DR. WILLIAM SCHAFFNER: I certainly haven't heard of any country categorically blocking the importation of all poultry. Perhaps Bob is better acquainted with that. But clearly countries that have infected flocks have had their exports curtailed. That's part of the worldwide strategy to try and keep poultry flocks separate and uninfected, of course.
MARGARET WARNER: And Dr. Schaffner, how do countries know if their flocks are infected, whether you take Western Europe or take here in the US -- is there aggressive testing, at least of the commercial poultry -- you don't call them manufacturers, but poultry companies? Or do they just wait until dead birds appear?
DR. WILLIAM SCHAFFNER: Well, in the poultry industry there are always birds that are going to die, and so you do surveillance to make sure that the number of birds that are dying doesn't increase, and so they're very, very attuned to this now, and quickly get testing of dead birds.
MARGARET WARNER: Mr. Webster, back to you. Given the migratory pattern of birds -- I know you're not really a bird expert, but I hope you can answer this question -- where is at least the avian flu in birds likely to migrate next?
ROBERT WEBSTER: The migratory patterns of birds in the world mainly run from north to south, and the -- but the flyways overlap, and there are three major flyways in Asia, and they overlap with the flyways in North America, in Alaska, and so the risk is that the birds in the flyways that are moving further and further west will eventually move eastwards and eventually into North America.
MARGARET WARNER: And there were also reports today that the Middle East and East Africa may be at risk.

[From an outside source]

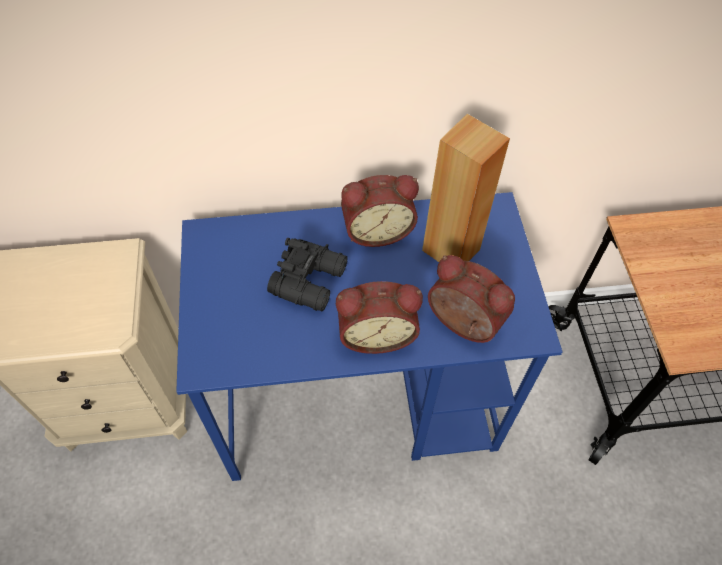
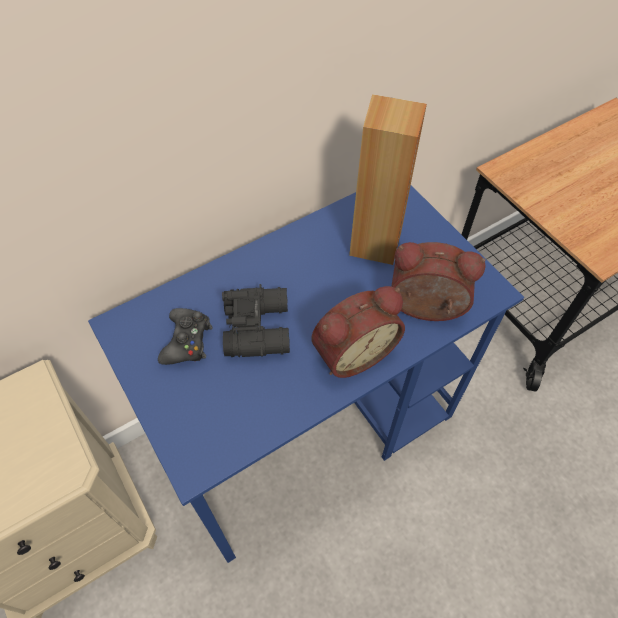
camera: 25 degrees left, 0 degrees up
(247, 268) = (187, 341): none -> black game controller
(377, 230) = (295, 252): alarm clock -> none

Are their migratory patterns that would put them at risk?
ROBERT WEBSTER: The migratory patterns of birds, again, from north to south, run down through Turkey and the Middle Eastern countries into Africa, and, yes, they are all -- all of that area is at risk. In fact, at this time, the whole globe is at risk of being infected with bird flu.
MARGARET WARNER: And, Dr. Schaffner, finally, just to put this in context, is it fair to say, though, that the risk of a human pandemic will not come -- comes less from whether birds -- whether avian flu moves around the globe, and more on whether the strain that existed now mutates into one that can be transmitted from human to human?

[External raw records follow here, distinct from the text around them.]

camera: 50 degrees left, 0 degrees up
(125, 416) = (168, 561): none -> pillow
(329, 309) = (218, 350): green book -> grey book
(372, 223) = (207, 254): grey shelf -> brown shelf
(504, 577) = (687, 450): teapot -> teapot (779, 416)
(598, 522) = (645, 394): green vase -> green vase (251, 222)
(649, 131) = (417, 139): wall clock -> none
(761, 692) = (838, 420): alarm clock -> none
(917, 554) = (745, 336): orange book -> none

DR. WILLIAM SCHAFFNER: Of course, Margaret, that's the issue. Will the influenza virus, the bird flu virus, obtain the genetic intelligence, if you will, to be able to leave the birds and get into humans and then be transmitted from human to human with real efficiency? It hasn't done that yet, but the wider the distribution from this bird flu virus, the more likely, most of us think, that something like that will happen, particularly the chance simultaneous occurrence of an infection of a bird flu and a human flu virus in either the same animal or the same human being. Then they can exchange genetic information and that bird flu virus can, perhaps, pick up the genetic capacity then to go from person to person to person.
MARGARET WARNER: But, briefly, why is that risk greater if it's spread all over the world versus, say, being in Southeast Asia?
DR. WILLIAM SCHAFFNER: Surely. The more that virus is out there the more it multiplies all by itself, and the more likely then a chance mutation will take place so it can do it on its own, and of course the more widely spread it is, the more widely it's -- or I should say, the more likely it is to encounter a human influenza virus.
MARGARET WARNER: All right, William Schaffner, Robert Webster, thank you both.